(Saved entries)
--*--
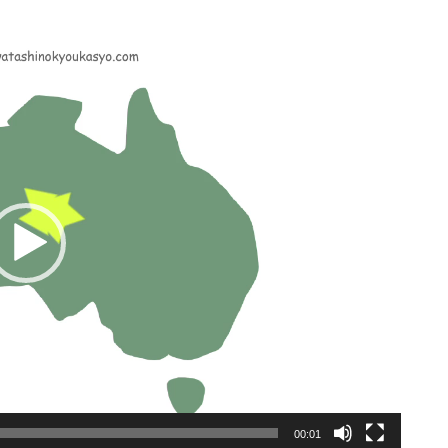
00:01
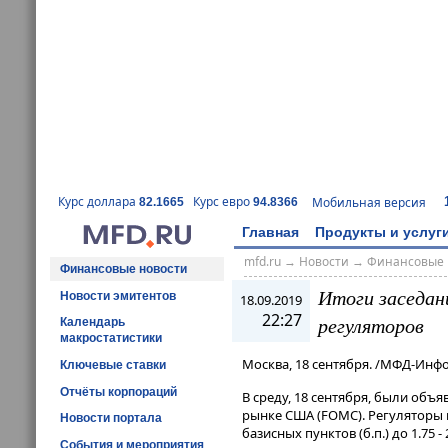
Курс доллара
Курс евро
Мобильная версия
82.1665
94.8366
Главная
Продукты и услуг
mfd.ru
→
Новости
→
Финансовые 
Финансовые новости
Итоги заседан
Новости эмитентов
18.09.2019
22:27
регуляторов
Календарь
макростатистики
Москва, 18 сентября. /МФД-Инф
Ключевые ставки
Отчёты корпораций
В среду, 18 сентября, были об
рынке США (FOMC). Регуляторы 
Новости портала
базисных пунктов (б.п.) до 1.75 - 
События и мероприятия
--*--
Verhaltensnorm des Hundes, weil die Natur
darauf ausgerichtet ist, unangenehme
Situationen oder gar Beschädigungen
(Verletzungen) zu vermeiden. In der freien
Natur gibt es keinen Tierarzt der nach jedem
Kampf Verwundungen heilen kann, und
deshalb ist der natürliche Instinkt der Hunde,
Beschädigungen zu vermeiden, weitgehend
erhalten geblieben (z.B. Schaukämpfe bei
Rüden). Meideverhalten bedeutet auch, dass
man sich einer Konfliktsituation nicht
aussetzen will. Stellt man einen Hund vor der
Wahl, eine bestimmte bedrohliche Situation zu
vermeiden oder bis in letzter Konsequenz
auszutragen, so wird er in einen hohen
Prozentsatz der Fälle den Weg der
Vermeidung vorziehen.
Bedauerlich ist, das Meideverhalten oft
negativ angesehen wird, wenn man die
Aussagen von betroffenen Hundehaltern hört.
--*--
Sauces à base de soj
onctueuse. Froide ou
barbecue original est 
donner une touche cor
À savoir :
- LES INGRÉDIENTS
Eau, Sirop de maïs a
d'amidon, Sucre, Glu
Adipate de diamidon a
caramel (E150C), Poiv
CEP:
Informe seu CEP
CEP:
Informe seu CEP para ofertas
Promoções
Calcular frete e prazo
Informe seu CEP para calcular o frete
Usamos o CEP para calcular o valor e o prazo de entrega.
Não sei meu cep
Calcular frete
--*--
→ WHAT YOU ARE ASKED TO DO: Which lines run from the one holding "Финансовые новости" through the one holding "События и мероприятия" in the records above? Repeat them exactly, both included, and nothing more.

→ TASK RESPONSE:
Финансовые новости
Итоги заседан
Новости эмитентов
18.09.2019
22:27
регуляторов
Календарь
макростатистики
Москва, 18 сентября. /МФД-Инф
Ключевые ставки
Отчёты корпораций
В среду, 18 сентября, были об
рынке США (FOMC). Регуляторы 
Новости портала
базисных пунктов (б.п.) до 1.75 - 
События и мероприятия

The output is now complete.